Dataset records:
- Opening Delimiter -
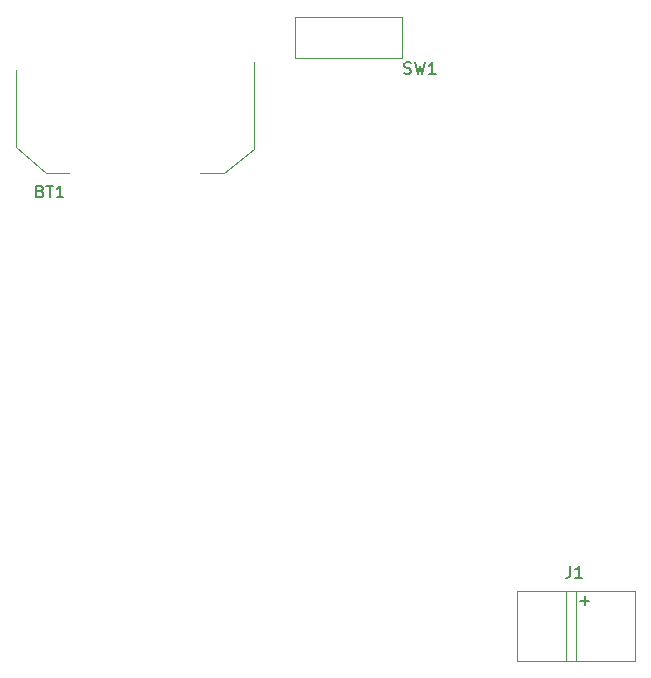
<source format=gto>
G04 #@! TF.GenerationSoftware,KiCad,Pcbnew,(5.1.5)-3*
G04 #@! TF.CreationDate,2020-10-14T22:05:02+09:00*
G04 #@! TF.ProjectId,Pistachio_MacroPad_bottom,50697374-6163-4686-996f-5f4d6163726f,rev?*
G04 #@! TF.SameCoordinates,Original*
G04 #@! TF.FileFunction,Legend,Top*
G04 #@! TF.FilePolarity,Positive*
%FSLAX46Y46*%
G04 Gerber Fmt 4.6, Leading zero omitted, Abs format (unit mm)*
G04 Created by KiCad (PCBNEW (5.1.5)-3) date 2020-10-14 22:05:02*
%MOMM*%
%LPD*%
G04 APERTURE LIST*
%ADD10C,0.120000*%
%ADD11C,0.150000*%
G04 APERTURE END LIST*
D10*
X76030000Y-39820000D02*
X74030000Y-39820000D01*
X61030000Y-39820000D02*
X62930000Y-39820000D01*
X78630000Y-37770000D02*
X78630000Y-30420000D01*
X76030000Y-39820000D02*
X78630000Y-37770000D01*
X58480000Y-37620000D02*
X58480000Y-31120000D01*
X61030000Y-39820000D02*
X58480000Y-37620000D01*
X110880000Y-75220000D02*
X100880000Y-75220000D01*
X100880000Y-75220000D02*
X100880000Y-81170000D01*
X100880000Y-81170000D02*
X110880000Y-81170000D01*
X110880000Y-81120000D02*
X110880000Y-75220000D01*
X105880000Y-81170000D02*
X105880000Y-75220000D01*
X105880000Y-75220000D02*
X105880000Y-75270000D01*
X105030000Y-81170000D02*
X105030000Y-75220000D01*
X82120000Y-26610000D02*
X91120000Y-26610000D01*
X91120000Y-26610000D02*
X91120000Y-30110000D01*
X91120000Y-30110000D02*
X82120000Y-30110000D01*
X82120000Y-30110000D02*
X82120000Y-26610000D01*
D11*
X60514285Y-41378571D02*
X60657142Y-41426190D01*
X60704761Y-41473809D01*
X60752380Y-41569047D01*
X60752380Y-41711904D01*
X60704761Y-41807142D01*
X60657142Y-41854761D01*
X60561904Y-41902380D01*
X60180952Y-41902380D01*
X60180952Y-40902380D01*
X60514285Y-40902380D01*
X60609523Y-40950000D01*
X60657142Y-40997619D01*
X60704761Y-41092857D01*
X60704761Y-41188095D01*
X60657142Y-41283333D01*
X60609523Y-41330952D01*
X60514285Y-41378571D01*
X60180952Y-41378571D01*
X61038095Y-40902380D02*
X61609523Y-40902380D01*
X61323809Y-41902380D02*
X61323809Y-40902380D01*
X62466666Y-41902380D02*
X61895238Y-41902380D01*
X62180952Y-41902380D02*
X62180952Y-40902380D01*
X62085714Y-41045238D01*
X61990476Y-41140476D01*
X61895238Y-41188095D01*
X105396666Y-73122380D02*
X105396666Y-73836666D01*
X105349047Y-73979523D01*
X105253809Y-74074761D01*
X105110952Y-74122380D01*
X105015714Y-74122380D01*
X106396666Y-74122380D02*
X105825238Y-74122380D01*
X106110952Y-74122380D02*
X106110952Y-73122380D01*
X106015714Y-73265238D01*
X105920476Y-73360476D01*
X105825238Y-73408095D01*
X106249047Y-76041428D02*
X107010952Y-76041428D01*
X106630000Y-76422380D02*
X106630000Y-75660476D01*
X91336666Y-31414761D02*
X91479523Y-31462380D01*
X91717619Y-31462380D01*
X91812857Y-31414761D01*
X91860476Y-31367142D01*
X91908095Y-31271904D01*
X91908095Y-31176666D01*
X91860476Y-31081428D01*
X91812857Y-31033809D01*
X91717619Y-30986190D01*
X91527142Y-30938571D01*
X91431904Y-30890952D01*
X91384285Y-30843333D01*
X91336666Y-30748095D01*
X91336666Y-30652857D01*
X91384285Y-30557619D01*
X91431904Y-30510000D01*
X91527142Y-30462380D01*
X91765238Y-30462380D01*
X91908095Y-30510000D01*
X92241428Y-30462380D02*
X92479523Y-31462380D01*
X92670000Y-30748095D01*
X92860476Y-31462380D01*
X93098571Y-30462380D01*
X94003333Y-31462380D02*
X93431904Y-31462380D01*
X93717619Y-31462380D02*
X93717619Y-30462380D01*
X93622380Y-30605238D01*
X93527142Y-30700476D01*
X93431904Y-30748095D01*
M02*

</source>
- Closing Delimiter -
Task details: Once the pictures are removed, set down what remains of the entries above exactly.

Reply to the task:
<source format=gto>
G04 #@! TF.GenerationSoftware,KiCad,Pcbnew,(5.1.5)-3*
G04 #@! TF.CreationDate,2020-10-14T22:05:02+09:00*
G04 #@! TF.ProjectId,Pistachio_MacroPad_bottom,50697374-6163-4686-996f-5f4d6163726f,rev?*
G04 #@! TF.SameCoordinates,Original*
G04 #@! TF.FileFunction,Legend,Top*
G04 #@! TF.FilePolarity,Positive*
%FSLAX46Y46*%
G04 Gerber Fmt 4.6, Leading zero omitted, Abs format (unit mm)*
G04 Created by KiCad (PCBNEW (5.1.5)-3) date 2020-10-14 22:05:02*
%MOMM*%
%LPD*%
G04 APERTURE LIST*
%ADD10C,0.120000*%
%ADD11C,0.150000*%
G04 APERTURE END LIST*
D10*
X76030000Y-39820000D02*
X74030000Y-39820000D01*
X61030000Y-39820000D02*
X62930000Y-39820000D01*
X78630000Y-37770000D02*
X78630000Y-30420000D01*
X76030000Y-39820000D02*
X78630000Y-37770000D01*
X58480000Y-37620000D02*
X58480000Y-31120000D01*
X61030000Y-39820000D02*
X58480000Y-37620000D01*
X110880000Y-75220000D02*
X100880000Y-75220000D01*
X100880000Y-75220000D02*
X100880000Y-81170000D01*
X100880000Y-81170000D02*
X110880000Y-81170000D01*
X110880000Y-81120000D02*
X110880000Y-75220000D01*
X105880000Y-81170000D02*
X105880000Y-75220000D01*
X105880000Y-75220000D02*
X105880000Y-75270000D01*
X105030000Y-81170000D02*
X105030000Y-75220000D01*
X82120000Y-26610000D02*
X91120000Y-26610000D01*
X91120000Y-26610000D02*
X91120000Y-30110000D01*
X91120000Y-30110000D02*
X82120000Y-30110000D01*
X82120000Y-30110000D02*
X82120000Y-26610000D01*
D11*
X60514285Y-41378571D02*
X60657142Y-41426190D01*
X60704761Y-41473809D01*
X60752380Y-41569047D01*
X60752380Y-41711904D01*
X60704761Y-41807142D01*
X60657142Y-41854761D01*
X60561904Y-41902380D01*
X60180952Y-41902380D01*
X60180952Y-40902380D01*
X60514285Y-40902380D01*
X60609523Y-40950000D01*
X60657142Y-40997619D01*
X60704761Y-41092857D01*
X60704761Y-41188095D01*
X60657142Y-41283333D01*
X60609523Y-41330952D01*
X60514285Y-41378571D01*
X60180952Y-41378571D01*
X61038095Y-40902380D02*
X61609523Y-40902380D01*
X61323809Y-41902380D02*
X61323809Y-40902380D01*
X62466666Y-41902380D02*
X61895238Y-41902380D01*
X62180952Y-41902380D02*
X62180952Y-40902380D01*
X62085714Y-41045238D01*
X61990476Y-41140476D01*
X61895238Y-41188095D01*
X105396666Y-73122380D02*
X105396666Y-73836666D01*
X105349047Y-73979523D01*
X105253809Y-74074761D01*
X105110952Y-74122380D01*
X105015714Y-74122380D01*
X106396666Y-74122380D02*
X105825238Y-74122380D01*
X106110952Y-74122380D02*
X106110952Y-73122380D01*
X106015714Y-73265238D01*
X105920476Y-73360476D01*
X105825238Y-73408095D01*
X106249047Y-76041428D02*
X107010952Y-76041428D01*
X106630000Y-76422380D02*
X106630000Y-75660476D01*
X91336666Y-31414761D02*
X91479523Y-31462380D01*
X91717619Y-31462380D01*
X91812857Y-31414761D01*
X91860476Y-31367142D01*
X91908095Y-31271904D01*
X91908095Y-31176666D01*
X91860476Y-31081428D01*
X91812857Y-31033809D01*
X91717619Y-30986190D01*
X91527142Y-30938571D01*
X91431904Y-30890952D01*
X91384285Y-30843333D01*
X91336666Y-30748095D01*
X91336666Y-30652857D01*
X91384285Y-30557619D01*
X91431904Y-30510000D01*
X91527142Y-30462380D01*
X91765238Y-30462380D01*
X91908095Y-30510000D01*
X92241428Y-30462380D02*
X92479523Y-31462380D01*
X92670000Y-30748095D01*
X92860476Y-31462380D01*
X93098571Y-30462380D01*
X94003333Y-31462380D02*
X93431904Y-31462380D01*
X93717619Y-31462380D02*
X93717619Y-30462380D01*
X93622380Y-30605238D01*
X93527142Y-30700476D01*
X93431904Y-30748095D01*
M02*

</source>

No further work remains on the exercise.